## TASK BRIEF
In the entries that follow, count each line containing "other" and state the total, nothing more.

## MATERIAL TO PROCESS
+ + + + + + +
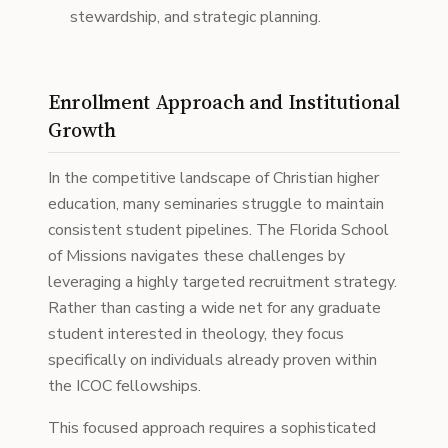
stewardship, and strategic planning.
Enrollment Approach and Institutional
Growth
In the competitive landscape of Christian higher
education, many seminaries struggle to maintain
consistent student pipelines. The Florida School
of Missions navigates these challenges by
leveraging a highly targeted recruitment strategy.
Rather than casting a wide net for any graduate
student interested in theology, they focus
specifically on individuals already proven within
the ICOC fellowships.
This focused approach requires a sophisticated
+ + + + + + +
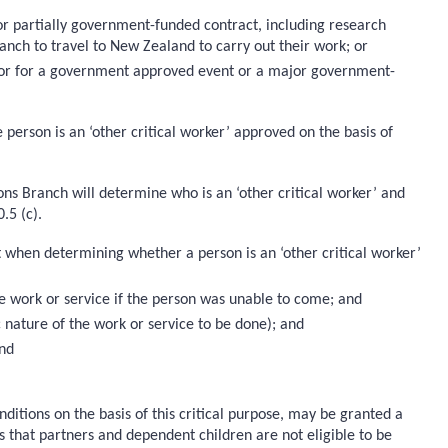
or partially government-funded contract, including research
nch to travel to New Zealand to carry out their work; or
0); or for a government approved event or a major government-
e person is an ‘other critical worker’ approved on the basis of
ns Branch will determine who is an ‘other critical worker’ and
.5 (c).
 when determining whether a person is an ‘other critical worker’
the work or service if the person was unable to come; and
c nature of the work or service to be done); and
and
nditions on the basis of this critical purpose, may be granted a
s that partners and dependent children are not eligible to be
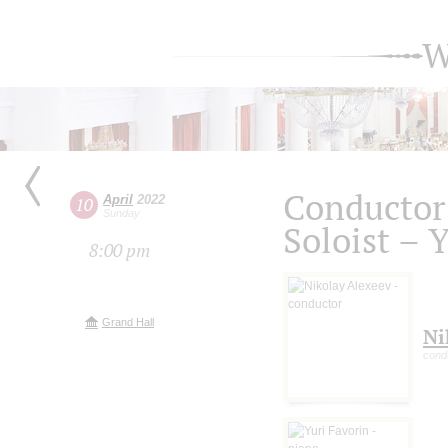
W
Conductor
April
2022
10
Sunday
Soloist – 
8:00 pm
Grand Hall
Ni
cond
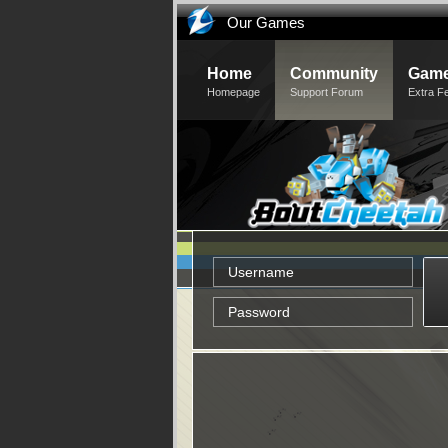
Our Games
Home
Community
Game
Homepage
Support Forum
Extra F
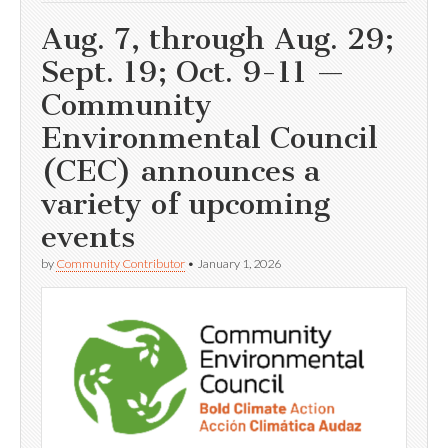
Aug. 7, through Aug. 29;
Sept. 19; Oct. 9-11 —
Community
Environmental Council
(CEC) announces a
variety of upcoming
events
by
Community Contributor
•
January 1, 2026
+ + + + + + +
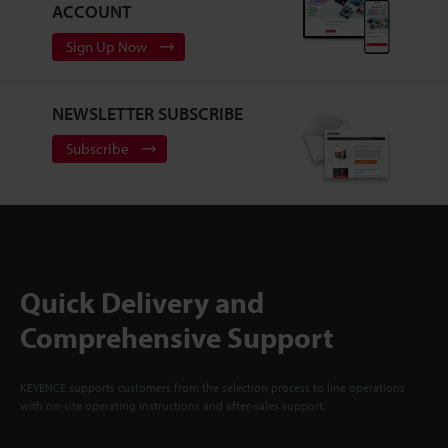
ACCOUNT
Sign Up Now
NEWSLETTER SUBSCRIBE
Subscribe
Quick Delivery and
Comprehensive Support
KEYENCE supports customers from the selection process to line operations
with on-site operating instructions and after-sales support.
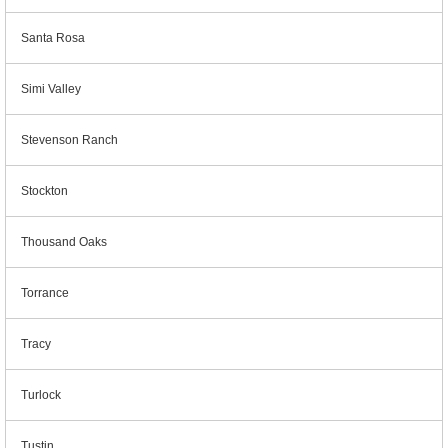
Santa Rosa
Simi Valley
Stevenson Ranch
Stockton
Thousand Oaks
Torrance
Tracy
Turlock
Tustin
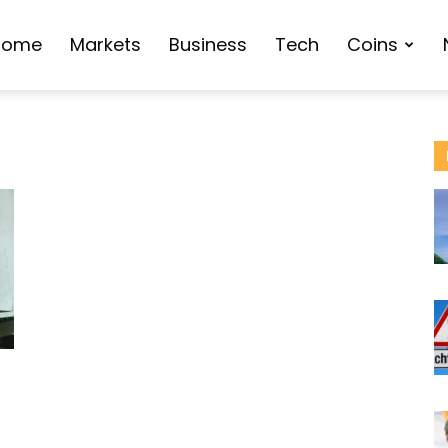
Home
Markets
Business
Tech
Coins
+ + + + + + +
## SOLUTION
3